Ce procédé rapproche et éloigne d’un même mouvement : le lecteur est apostrophé et, sitôt harponné, placé sur la table d’opération en même temps que l’auteur. Ici, c’est le syndrome du saint-bernard que l’on dissèque avec une poésie clinique. Car ce qui est vrai d’un personnage l’est souvent plus encore de son auteur. Lui qui n’a connu dans son enfance que la tragique odeur de la folie flottant autour des femmes de sa famille reproduit le modèle : ses maîtresses, ses amours, ses fantasmes sont dérangées, et il se doit de les sauver. D’aller chercher, une par une, toutes les pensionnaires des hôpitaux, des cliniques, de tirer de leur lit les dépressives, de faire croquer la vie aux anorexiques, de rendre la parole aux psychotiques. Plus qu’une vocation, c’est un réflexe : il ira au bout du sacerdoce universitaire pour comprendre que c’est par là qu’il se détruit.

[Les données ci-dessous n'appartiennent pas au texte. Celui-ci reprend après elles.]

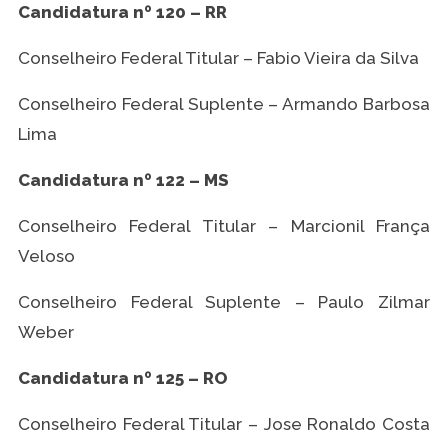
Candidatura nº 120 – RR
Conselheiro Federal Titular – Fabio Vieira da Silva
Conselheiro Federal Suplente – Armando Barbosa
Lima
Candidatura nº 122 – MS
Conselheiro Federal Titular – Marcionil França
Veloso
Conselheiro Federal Suplente – Paulo Zilmar
Weber
Candidatura nº 125 – RO
Conselheiro Federal Titular – Jose Ronaldo Costa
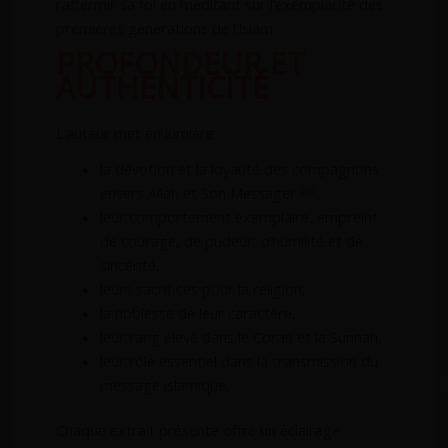
raffermir sa foi en méditant sur l’exemplarité des
premières générations de l’Islam.
PROFONDEUR ET
AUTHENTICITÉ
L’auteur met en lumière :
la dévotion et la loyauté des compagnons
envers Allah et Son Messager ﷺ,
leur comportement exemplaire, empreint
de courage, de pudeur, d’humilité et de
sincérité,
leurs sacrifices pour la religion,
la noblesse de leur caractère,
leur rang élevé dans le Coran et la Sunnah,
leur rôle essentiel dans la transmission du
message islamique.
Chaque extrait présenté offre un éclairage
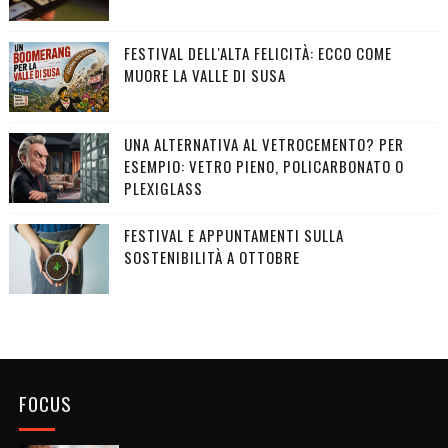
FESTIVAL DELL'ALTA FELICITÀ: ECCO COME
MUORE LA VALLE DI SUSA
UNA ALTERNATIVA AL VETROCEMENTO? PER
ESEMPIO: VETRO PIENO, POLICARBONATO O
PLEXIGLASS
FESTIVAL E APPUNTAMENTI SULLA
SOSTENIBILITÀ A OTTOBRE
FOCUS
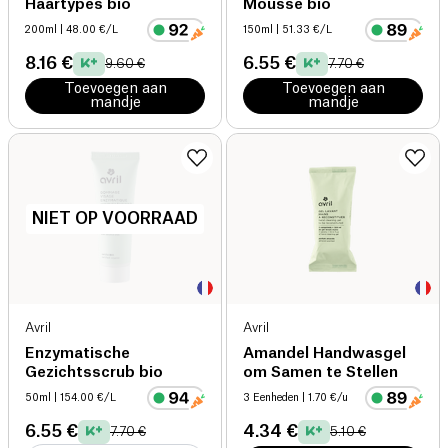
Haartypes bio
Mousse bio
200ml
| 48.00 €/L
150ml
| 51.33 €/L
8.16 €
6.55 €
9.60 €
7.70 €
Toevoegen aan
Toevoegen aan
mandje
mandje
NIET OP VOORRAAD
Avril
Avril
Enzymatische
Amandel Handwasgel
Gezichtsscrub bio
om Samen te Stellen
50ml
| 154.00 €/L
3 Eenheden
| 1.70 €/u
6.55 €
4.34 €
7.70 €
5.10 €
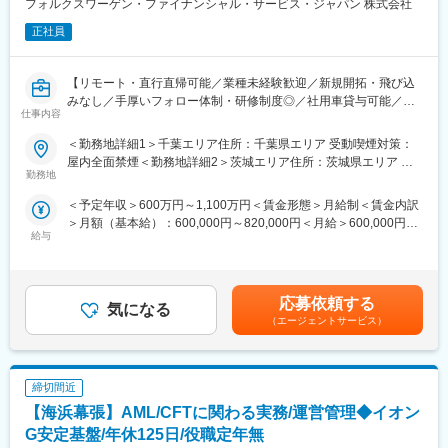
フォルクスワーゲン・ファイナンシャル・サービス・ジャパン 株式会社
他社と比較して業務の幅が広いです。これにより、業務の理解度
が深まるとともに、広範な取り組みを通じて知識を身に付けるこ
正社員
とが可能です。示談業務だけでなく、整備ミスの調査や事故以外
の場面でも調べる業務が含まれているため、多様な業務経験を得
ることができます。
【リモート・直行直帰可能／業種未経験歓迎／新規開拓・飛び込
みなし／手厚いフォロー体制・研修制度◎／社用車貸与可能／世
仕事内容
■資格取得サポートについて
界トップシェアを誇るブランド力】
先輩の業務をサポートしながら、アジャスター資格取得に向けて
＜勤務地詳細1＞千葉エリア住所：千葉県エリア 受動喫煙対策：
試験勉強に取り組んでいただきます。アジャスターは、立会調査
■業務内容
屋内全面禁煙＜勤務地詳細2＞茨城エリア住所：茨城県エリア 受
の基礎を学ぶ見習からスタートし、初級→3級→2級とランクアッ
当社が提供する金融商品を通じて、担当エリアにおける正規販売
勤務地
動喫煙対策：屋内全面禁煙変更の範囲：会社の定める事業所（リ
プしていきます。初回の試験費用は全額を会社が負担します。各
店の売上を最大化するための提案・支援を行っていただきます。
モートワーク含む）
＜予定年収＞600万円～1,100万円＜賃金形態＞月給制＜賃金内訳
資格取得に向けて各種社内研修と自研センター（損害保険会社が
自宅をオフィスとし、営業車で担当エリアの正規販売店を訪問す
＞月額（基本給）：600,000円～820,000円＜月給＞600,000円～
設立した研修施設）での基礎研修で、働きながらアジャスターの
るスタイルです。1エリア1担当制の為、裁量をもち営業ができま
給与
820,000円＜昇給有無＞有＜残業手当＞有＜給与補足＞■年収は、
資格が取得可能です。
す。
前職でのご年収やこれまでのご経験・スキルを鑑み選考の中で決
訪問先は正規販売店のみとなりますので、飛び込み営業による新
定いたします。※賞与：年1回支給（上記想定年収の15%を賞与と
■モデル年収
規開拓はなく、お客様と中長期的な関係構築ができる仕事です。
して支給）賃金はあくまでも目安の金額であり、選考を通じて上
見習い資格取得後：概ね変わりません。プラス6万円程です。
正規販売店の経営効率化のための金融商品も提供し、売上・収益
応募依頼する
気になる
下する可能性があります。月給(月額)は固定手当を含めた表記で
初級資格取得を目指す(目安入社2年目、取得後377万円～414万
を最大化するための戦略パートナーとして企画・実行いただきま
（エージェントサービス）
す。
円)
す。そのため販売に関する施策の企画から提案および実施まで、
三級(目安入社6年目、取得後450万円～580万円)、二級(目安入社8
金融スペシャリストとして幅広くご活躍いただけます！
年目、取得後570万円～966万円)
※月1回、東京本社での営業会議に参加し情報共有と戦略立案を行
締切間近
います。（付随する交通費・宿泊費は会社負担です）
変更の範囲：会社の定める業務
【海浜幕張】AML/CFTに関わる実務/運営管理◆イオン
■組織について
G安定基盤/年休125日/役職定年無
担当エリアは一人で受け待ちますが、複数のエリアを統括し業務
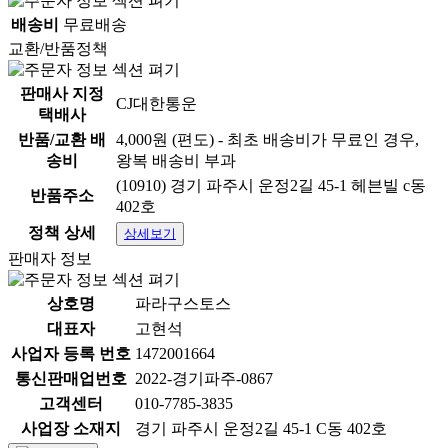
배송비
무료배송
교환/반품정책
판매사 지정
CJ대한통운
택배사
반품/교환 배
4,000원 (편도) - 최초 배송비가 무료인 경우,
송비
왕복 배송비 부과
(10910) 경기 파주시 운정2길 45-1 헤븐빌 c동
반품주소
402호
정책 상세
상세보기
본 제품을 구매하시면 원활한 배송을 위해 꼭 필요한 고객님의 개인정보를
(성함, 주소, 전화번호 등) 택배사 및 제 3업체에서 이용하는 것에 동의하시
판매자 정보
는 것으로 간주됩니다.
개인정보는 배송 외의 용도로는 절대 사용되지 않으니 안심하시기 바랍니
상호명
파라구스토스
다. 안전하게 배송해 드리겠습니다.
대표자
고현석
사업자 등록 번호
1472001664
상품 정보고시
통신판매업번호
2022-경기파주-0867
항목
내용
고객센터
010-7785-3835
1.식품등의표시
사업장 소재지
경기 파주시 운정2길 45-1 C동 402호
·광고에관한법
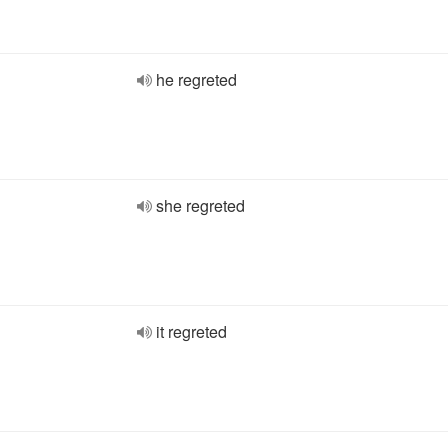
he regreted
she regreted
it regreted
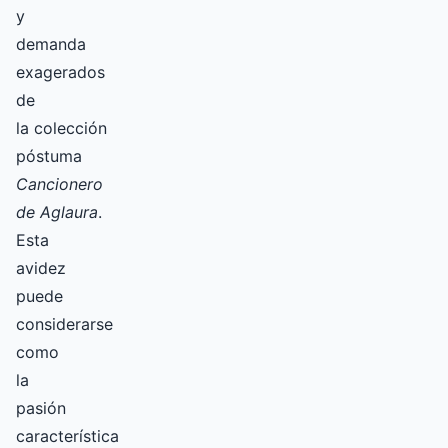
y
demanda
exagerados
de
la colección
póstuma
Cancionero
de Aglaura
.
Esta
avidez
puede
considerarse
como
la
pasión
característica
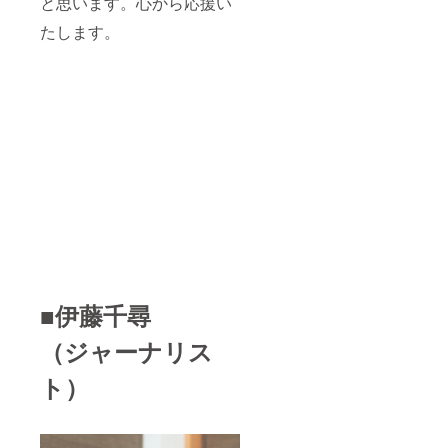
と思います。心から応援い
たします。
■伊藤千尋
（ジャーナリス
ト）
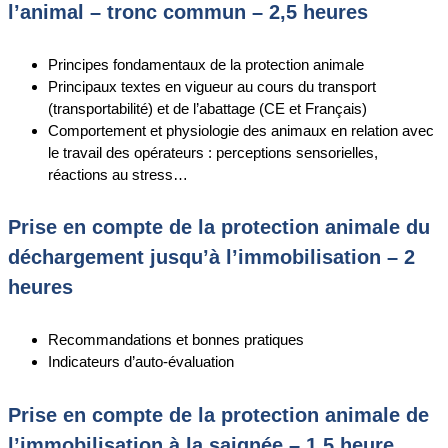
l’animal – tronc commun – 2,5 heures
Principes fondamentaux de la protection animale
Principaux textes en vigueur au cours du transport
(transportabilité) et de l’abattage (CE et Français)
Comportement et physiologie des animaux en relation avec
le travail des opérateurs : perceptions sensorielles,
réactions au stress…
Prise en compte de la protection animale du
déchargement jusqu’à l’immobilisation – 2
heures
Recommandations et bonnes pratiques
Indicateurs d’auto-évaluation
Prise en compte de la protection animale de
l’immobilisation à la saignée – 1,5 heure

On ignore que ce syndrome est aussi ravageur pour celui qui en est la proie. Mathieu Terence se frotte constamment à du papier de verre plutôt qu’à la peau douce des jeunes vacancières de Biarritz, et s’use. Quand il parvient à guérir de son penchant pour la démence, il ne guérit pas de Farrah. Elle est un repoussoir magnétique. Il ne pourra plus lui faire l’amour, ni sortir de sa vie. Puisque celle de Farrah s’est achevée brusquement, elle sera son talisman.
« Les conjugaisons sont de drôles de croque-morts »: l’imparfait enterre plus vite que les pompes funèbres. Encore faut-il être sûr de savoir qui était Farrah. Au jeu du doute, on a souvent tout à perdre. Dans l’aventure du mensonge, c’est soi-même que l’on perd à tous les coups. Farrah avait inventé sa vie, depuis son nom et ses origines jusqu’à son métier et son emploi du temps. Elle était une artiste à sa manière, elle peignait sur son visage un passé et des émotions volées à d’autres, tandis que la « vraie » Farrah, celle que son père aurait reconnue, était morte bien avant l’accident.
Le Talisman est la chronique d’une démystification. Avec grâce, Mathieu Terence parvient à sur-écrire sans ennuyer, à rendre par les mots les tourments de l’esprit. Il dit avoir fait « folie première langue », c’est sans doute à ce seul prix qu’un homme plonge, fouille et découvre des trésors dans l’âme humaine.